[Your tasks]
[1] Name every person identified by name in the text about the Rebecca Allen memorial scholarship.
[2] Proceed with the article about the Rebecca Allen memorial scholarship, picking up after its final sentence.

[Text provided]
####################
Today, exactly one year after CSU staff member Rebecca Allen was hit and killed by a drunk driver while riding her bike in Fort Collins, her family and co-workers are awarding scholarships to deserving journalism students to keep her memory alive.
Last year, two Rebecca Allen JT Memorial Scholarships equaling $1,000 each were awarded to two senior journalism and technical communication students Maggie Canty and Marcella Burg.
All journalism students are eligible to apply for the scholarship through the CSU Scholarship Application in the College of Liberal Arts section.
CSUSA is available online at RAMweb beginning Dec. 1 each year for the next academic year. The application deadline is March 1 of the following calendar year at 11 p.m.
While all journalism students are encouraged to apply, the Allen family hopes to award the scholarship to students who knew Rebecca Allen, said Greg Luft, the chair of the Department of Journalism and Technical Communication. But as time goes by, the chances of finding students who were familiar with the 2002 CSU graduate and later undergraduate program administrator for the JTC department are waning, he said.
The scholarship committee looks for students who are well-rounded, volunteer, demonstrate a passion for media and “someone that exemplifies what Rebecca Allen was all about,” said Kris Kodrich, chair of the JTC Scholarship Committee.
“Rebecca Allen was so beloved by students, faculty and staff that the scholarship is really just a way of honoring her memory and what she meant to the department,” he said.
Kodrich visited Allen’s family earlier this month on a trip to Wisconsin. While there, Allen’s father showed Kodrich a bench that a member of the family had built and erected on a bike trail in Sheboygan Falls that read, “In Memory of Rebecca Gumptow Allen Avid Bicyclist.”
####################
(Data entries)
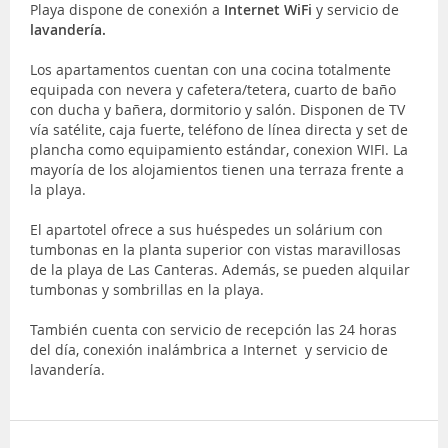
Playa dispone de conexión a
Internet WiFi
y servicio de
lavandería.
Los apartamentos cuentan con una cocina totalmente
equipada con nevera y cafetera/tetera, cuarto de baño
con ducha y bañera, dormitorio y salón. Disponen de TV
vía satélite, caja fuerte, teléfono de línea directa y set de
plancha como equipamiento estándar, conexion WIFI. La
mayoría de los alojamientos tienen una terraza frente a
la playa.
El apartotel ofrece a sus huéspedes un solárium con
tumbonas en la planta superior con vistas maravillosas
de la playa de Las Canteras. Además, se pueden alquilar
tumbonas y sombrillas en la playa.
También cuenta con servicio de recepción las 24 horas
del día, conexión inalámbrica a Internet y servicio de
lavandería.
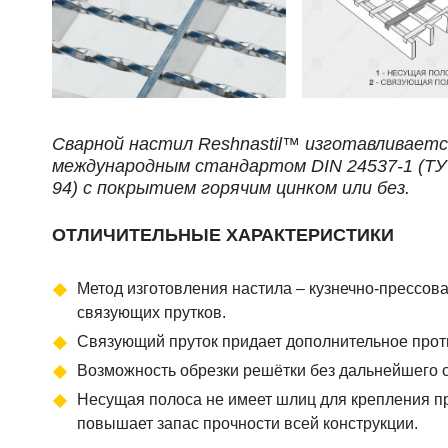
Сварной настил Reshnastil™ изготавливаетс
международным стандартом DIN 24537-1 (ТУ 
94) с покрытием горячим цинком или без.
ОТЛИЧИТЕЛЬНЫЕ ХАРАКТЕРИСТИКИ
Метод изготовления настила – кузнечно-прессов
связующих прутков.
Связующий пруток придает дополнительное прот
Возможность обрезки решётки без дальнейшего 
Несущая полоса не имеет шлиц для крепления пр
повышает запас прочности всей конструкции.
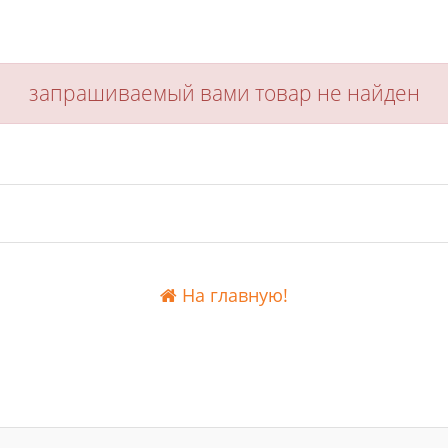
запрашиваемый вами товар не найден
На главную!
####################
[Answers to this exercise]
[1] Rebecca Allen, Maggie Canty, Marcella Burg, Greg Luft, Kris Kodrich

[2]
To-date, Allen’s friends and family have donated about $9,000 to the scholarship. They are aiming to raise $25,000 to establish the RAJTMS as an endowed scholarship, or one that is made permanent at the university and is awarded consistently, as determined by its creators.
Much of the current money was raised at a bike-in cinema memorial event hosted by New Belgium Brewery in September. Nearly 1,000 people showed up to the special benefit showing of the Coen brothers’ classic, “The Big Lebowski” to celebrate Allen’s life and love of biking.
Luft said the money in the fund now should last five to six years, but that timeframe could change depending on the number and the value of scholarships awarded as determined by the Allen family.
At about 5:20 a.m. on July 22, Daniel Price, the then 20-year-old Front Range Community College student, hit Allen and her friend with his car from behind while driving on West Drake Road.
Allen was transported to Poudre Hospital where she later died of her injuries. Her friend, Jennifer Garvey, who suffered serious injuries, was treated at the Medical Center for the Rockies.
Fort Collins Police Services reported that both cyclists were wearing helmets at the time of the accident.
Price plead guilty to vehicular homicide and careless driving in a plea agreement at the Larimer County Court House on Nov. 14. Joseph Gavaldon, Price’s private criminal defense attorney and the DA agreed to the terms of sentence.
On Jan. 16, in front of his family and friends and those of Rebecca Allen, Price was sentenced to eight years in prison by Judge Jolene Blair, the Larimer County judge presiding over the case.
Additionally, Price will serve five years on parole followed by two years probation and 80 hours of community service, 50 of which he is mandated to serve with Mothers Against Drunk Driving.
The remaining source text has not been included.